Should a picture appear anywhere in the data, omit it and copy everything else exactly.
··········
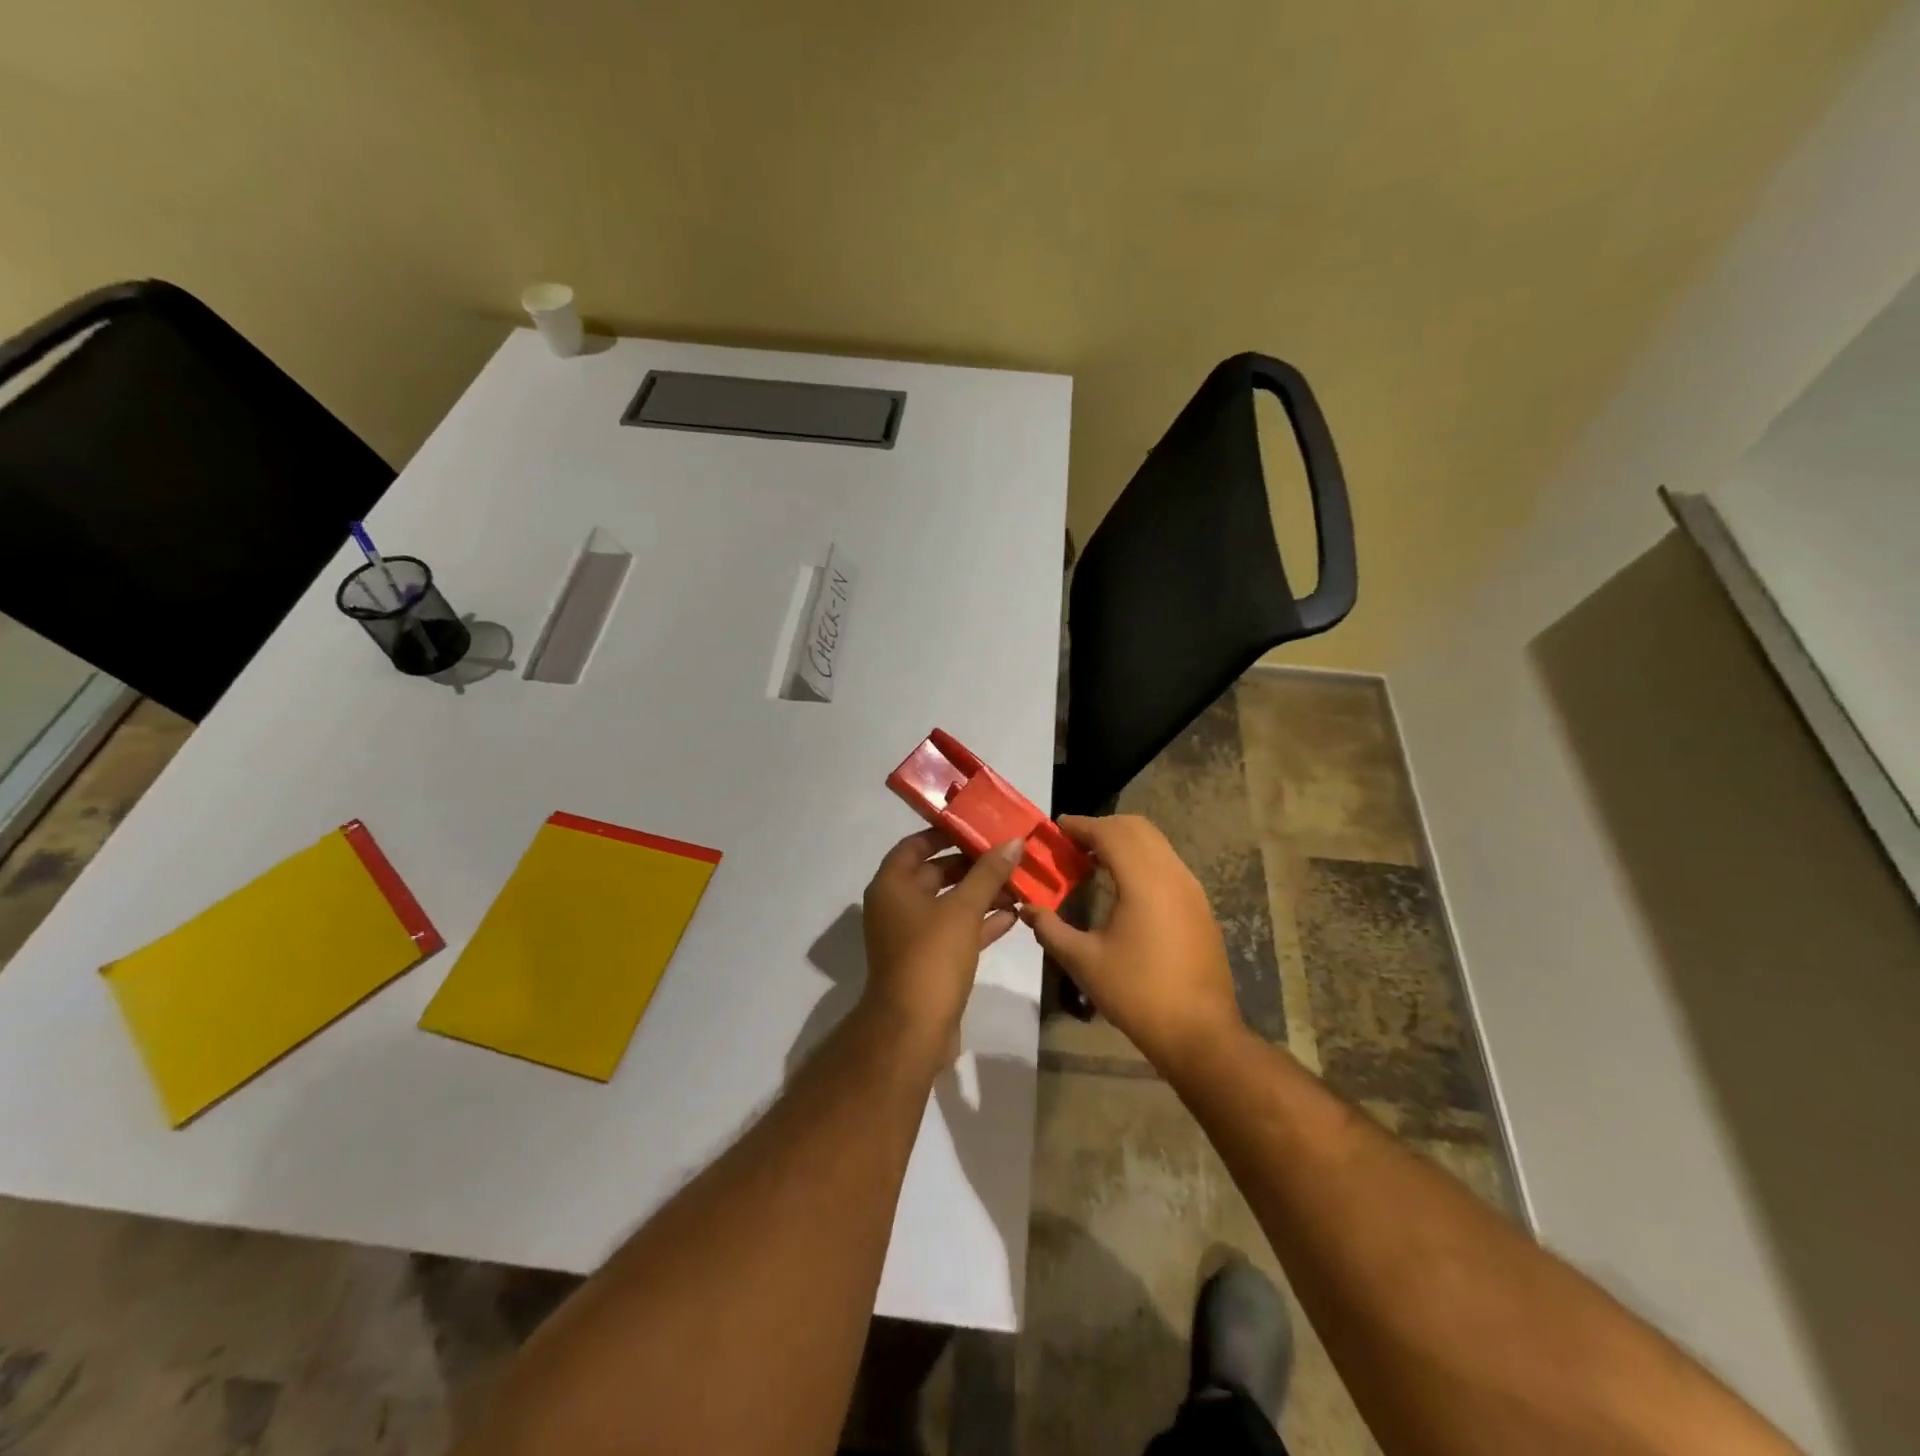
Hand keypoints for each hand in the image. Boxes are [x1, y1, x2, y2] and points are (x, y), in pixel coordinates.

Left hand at [860, 830, 1023, 1052]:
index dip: (945, 833)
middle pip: (935, 873)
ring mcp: (913, 936)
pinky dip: (980, 922)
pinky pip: (956, 931)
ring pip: (950, 904)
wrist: (913, 1030)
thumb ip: (988, 873)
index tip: (978, 825)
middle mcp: (897, 906)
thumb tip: (1014, 841)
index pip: (916, 844)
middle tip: (1008, 854)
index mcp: (892, 885)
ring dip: (981, 895)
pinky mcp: (929, 961)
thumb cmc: (931, 957)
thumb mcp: (963, 909)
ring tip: (1019, 883)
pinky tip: (1014, 916)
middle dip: (972, 866)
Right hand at [1023, 815, 1244, 1073]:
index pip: (1110, 833)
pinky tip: (1121, 885)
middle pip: (1136, 828)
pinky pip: (1167, 864)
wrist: (1200, 1033)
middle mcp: (1172, 874)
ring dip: (1123, 842)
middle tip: (1071, 843)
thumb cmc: (1137, 994)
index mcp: (1144, 881)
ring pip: (1155, 844)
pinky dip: (1140, 859)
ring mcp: (1191, 889)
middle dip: (1102, 827)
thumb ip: (1050, 928)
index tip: (1055, 828)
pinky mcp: (1199, 906)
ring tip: (1091, 861)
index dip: (1080, 825)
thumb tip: (1027, 907)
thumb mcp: (1084, 962)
··········
**Solution to this task**:
Hand keypoints for each hand in the image. Boxes are [x1, y1, x2, y2] and points are (x, y), in pixel coordinates.

Left hand at [860, 830, 1023, 1052]:
index dip: (945, 833)
middle pip: (935, 873)
ring mcp: (913, 936)
pinky dip: (980, 922)
pinky pip: (956, 931)
ring pip: (950, 904)
wrist: (913, 1030)
thumb ip: (988, 873)
index tip: (978, 825)
middle mcp: (897, 906)
thumb tip: (1014, 841)
index pip: (916, 844)
middle tip: (1008, 854)
index mcp: (892, 885)
ring dip: (981, 895)
pinky mcp: (929, 961)
thumb cmc: (931, 957)
thumb mcp: (963, 909)
ring tip: (1019, 883)
pinky tip: (1014, 916)
middle dip: (972, 866)
Right hand at [1023, 815, 1244, 1073]:
index pip: (1110, 833)
pinky tip: (1121, 885)
middle pip: (1136, 828)
pinky pip: (1167, 864)
wrist: (1200, 1033)
middle mcp: (1172, 874)
ring dip: (1123, 842)
middle tip: (1071, 843)
thumb cmc: (1137, 994)
index mcp: (1144, 881)
ring pip: (1155, 844)
pinky dip: (1140, 859)
ring mcp: (1191, 889)
middle dip: (1102, 827)
thumb ip: (1050, 928)
index tip: (1055, 828)
pinky mcp: (1199, 906)
ring tip: (1091, 861)
index dip: (1080, 825)
thumb tip: (1027, 907)
thumb mcp: (1084, 962)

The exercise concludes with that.